The health of mothers and infants became of increasing concern in the first decades of the twentieth century. The early baby health movement was driven by committed volunteers frustrated at government inaction. Dr Isabella Younger Ross (1887-1956) who had studied infant health in England helped set up Victoria's first baby health clinic in Richmond in 1917. By 1918 the voluntary Victorian Baby Health Centres Association (VBHCA) was formed to oversee the growing number of centres. Financial support also came from local councils and in 1926 the State government formed the Infant Welfare Section of the Public Health Department and appointed Dr Vera Scantlebury Brown as the first Director.
The first Baby Health Centre in Echuca was conducted from two small rooms in the Town Hall between 1925 and 1950. By 1947 the rooms were insufficient for the needs of the service. In the following year, despite severe post-war labour and material shortages, the Committee of the Baby Health Centre embarked on a fund-raising campaign for a new building, supported by the Echuca Rotary Club. The council provided land on Alton Reserve situated at the end of the commercial centre of the town, but provided no funding for the building.
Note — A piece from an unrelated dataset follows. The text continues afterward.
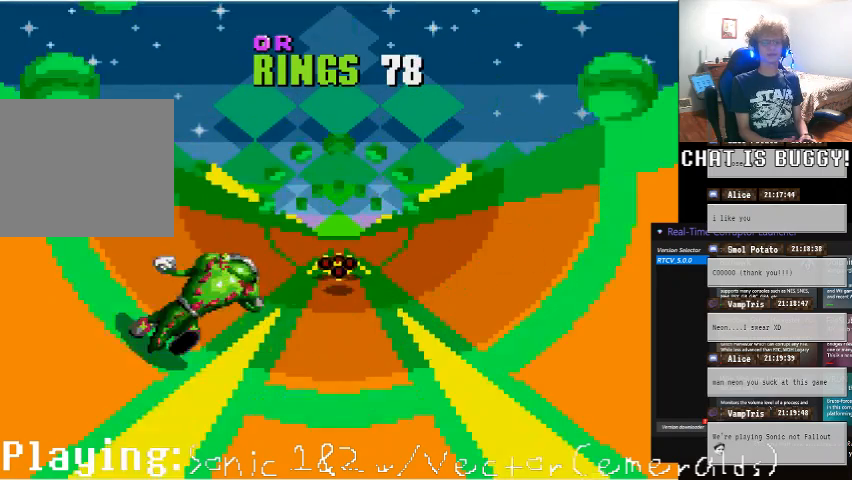
Gameplay with a controller (Xbox layout); each line is a JSON object with the inputs held at the frame after it (dt_ms = milliseconds from this image to that frame). "events" lists button and stick changes between this image and that frame as [ms after this image, input, new state], when the widget could be followed in between. Not read: L1 L2 L3 R1 R2 R3 X Y.
{"dt_ms": 500, "buttons": [], "left_stick": "center", "right_stick": "center", "events": [[50, "DPAD_LEFT", "down"], [50, "DPAD_RIGHT", "up"], [450, "DPAD_LEFT", "up"]]}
The committee took advantage of the newly introduced State Government construction subsidy of 1,000 pounds and the building was eventually completed by voluntary labour, donated materials and funds from individuals and local businesses and organisations. The building, opened by Dr. A. E. (Betty) Wilmot, Acting Director of the Maternal and Child Hygiene Section of the Health Department on 30 September 1950, is one of the first centres to be completed in country Victoria after World War Two. The architect for the building is unknown.
In plan form the domestic-scale building is symmetrically arranged with double door entrances accessed by porches on either side of a central, projecting waiting room. The entrances and pram porches were specifically designed to provide easy pram access, as well as space for pram 'parking'. Other rooms include the consulting suite, as well as a utility room, kitchen, toilet, tools and wood room. Domestic in scale and design, the centre resembles a house typical of the austere period after the Second World War. The style can be described as Post-war Functionalist or Post-war Austere. The hipped roof is tiled, the brick fabric is rendered (now painted white), and the windows metal framed. The porches are semi-circular, with sections of glass bricks and double wrought iron gates at their entry. The large wrought iron lettering mounted on the render above each entry originally read 'HEALTH', the other 'CENTRE' but has been replaced with the words: 'ALTON GALLERY'. A Rotary logo is located at the top part of the chimney. The building is owned by the Campaspe Shire Council and is still in community use as a gallery.